Interpretive Summary: Carbon metabolism in photosynthetic systems is poorly understood; however to meet a growing population will require increased productivity from plant systems that are the primary source of food, feed and many renewable chemical feed stocks. Growth regulators that govern carbon partitioning and the balance between growth and allocation to storage reserves such as lipids like triacylglycerol (TAG) or starch are important to describe as they control the biomass compositions produced by plants and for example, the yield of vegetable oil that can be obtained. Through genetic screening we identified one mutant that had adverse effects on carbon partitioning including the production of enhanced levels of TAG. This mutant was further characterized through a series of growth studies where the amount of lipid produced was monitored under different circumstances and the production of primary metabolites as well as inositol polyphosphates were quantified with liquid chromatography linked to a tandem mass spectrometer.
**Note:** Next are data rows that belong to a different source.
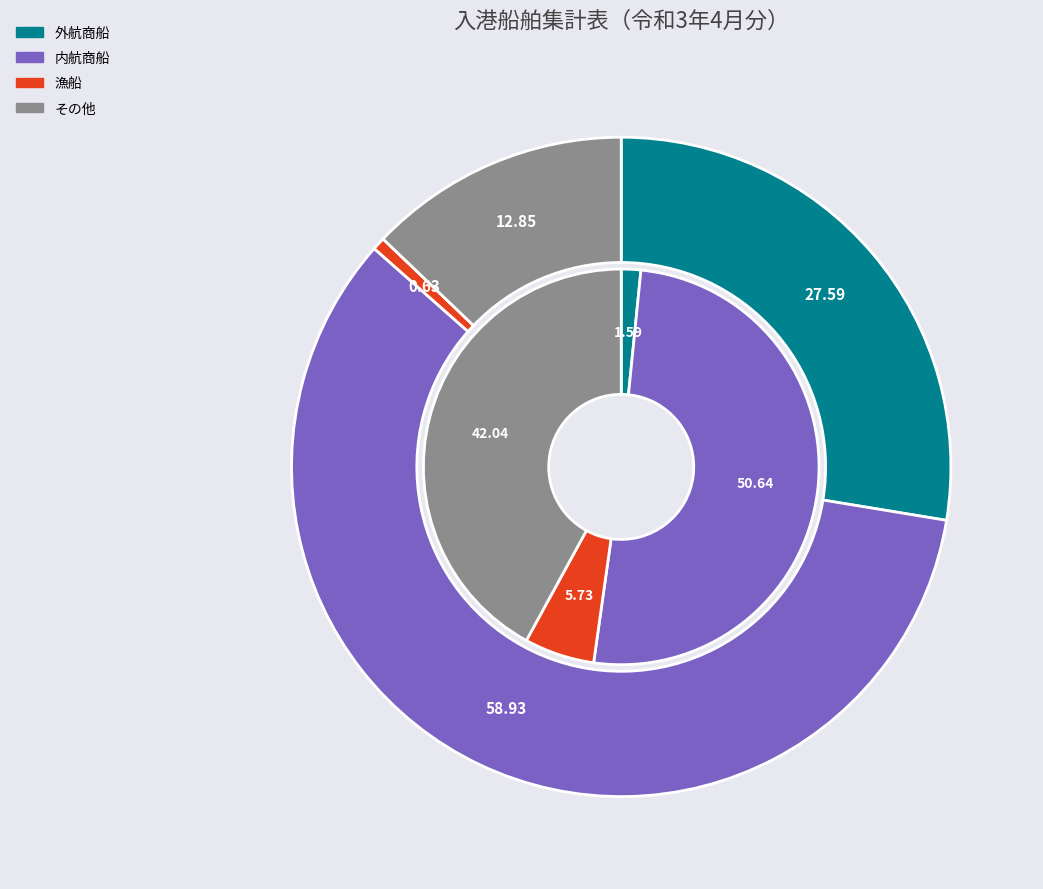

How many slices are in this pie chart?

4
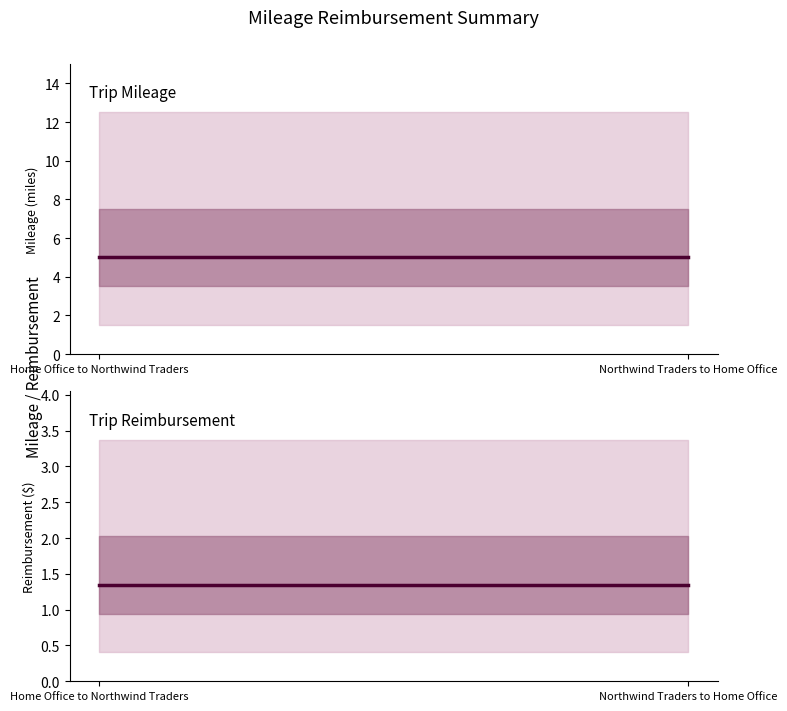

Is the value of Reimbursement at Northwind Traders to Home Office greater than the value of Mileage at Home Office to Northwind Traders?

No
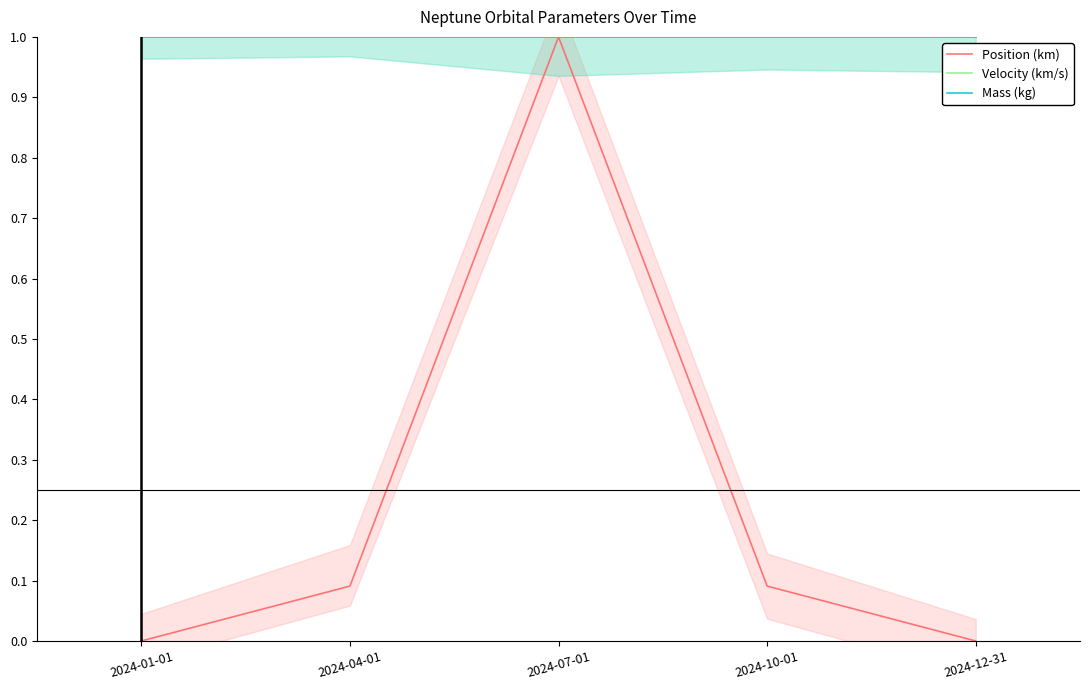

Which series has the largest range (max minus min)?

Position (km)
The analyses indicated that inositol polyphosphates that were altered in the mutant are important to the tradeoff between allocation of resources for growth versus the production of storage metabolites such as lipids. The findings are important because changes in growth and altered composition that include enhanced levels of lipids can lead to higher production of vegetable oils; demand for which is expected to double within the next 20-25 years.

Technical Abstract: The networks that govern carbon metabolism and control intracellular carbon partitioning in photosynthetic cells are poorly understood. Target of rapamycin (TOR) kinase is a conserved growth regulator that integrates nutrient signals and modulates cell growth in eukaryotes, though the TOR signaling pathway in plants and algae has yet to be completely elucidated. We screened the unicellular green alga Chlamydomonas using insertional mutagenesis to find mutants that conferred hypersensitivity to the TOR inhibitor rapamycin. We characterized one mutant, vip1-1, that is predicted to encode a conserved inositol hexakisphosphate kinase from the VIP family that pyrophosphorylates phytic acid (IP6) to produce the low abundance signaling molecules IP7 and IP8. Unexpectedly, the rapamycin hypersensitive growth arrest of vip1-1 cells was dependent on the presence of external acetate which normally has a growth-stimulatory effect on Chlamydomonas. vip1-1 mutants also constitutively overaccumulated triacylglycerols (TAGs) in a manner that was additive with other TAG inducing stimuli such as starvation. vip1-1 cells had reduced IP7 and IP8, both of which are dynamically modulated in wild-type cells by TOR kinase activity and the presence of acetate. Our data uncover a new interaction between the TOR kinase and inositol polyphosphate signaling systems that we propose govern carbon metabolism and intracellular pathways that lead to storage lipid accumulation.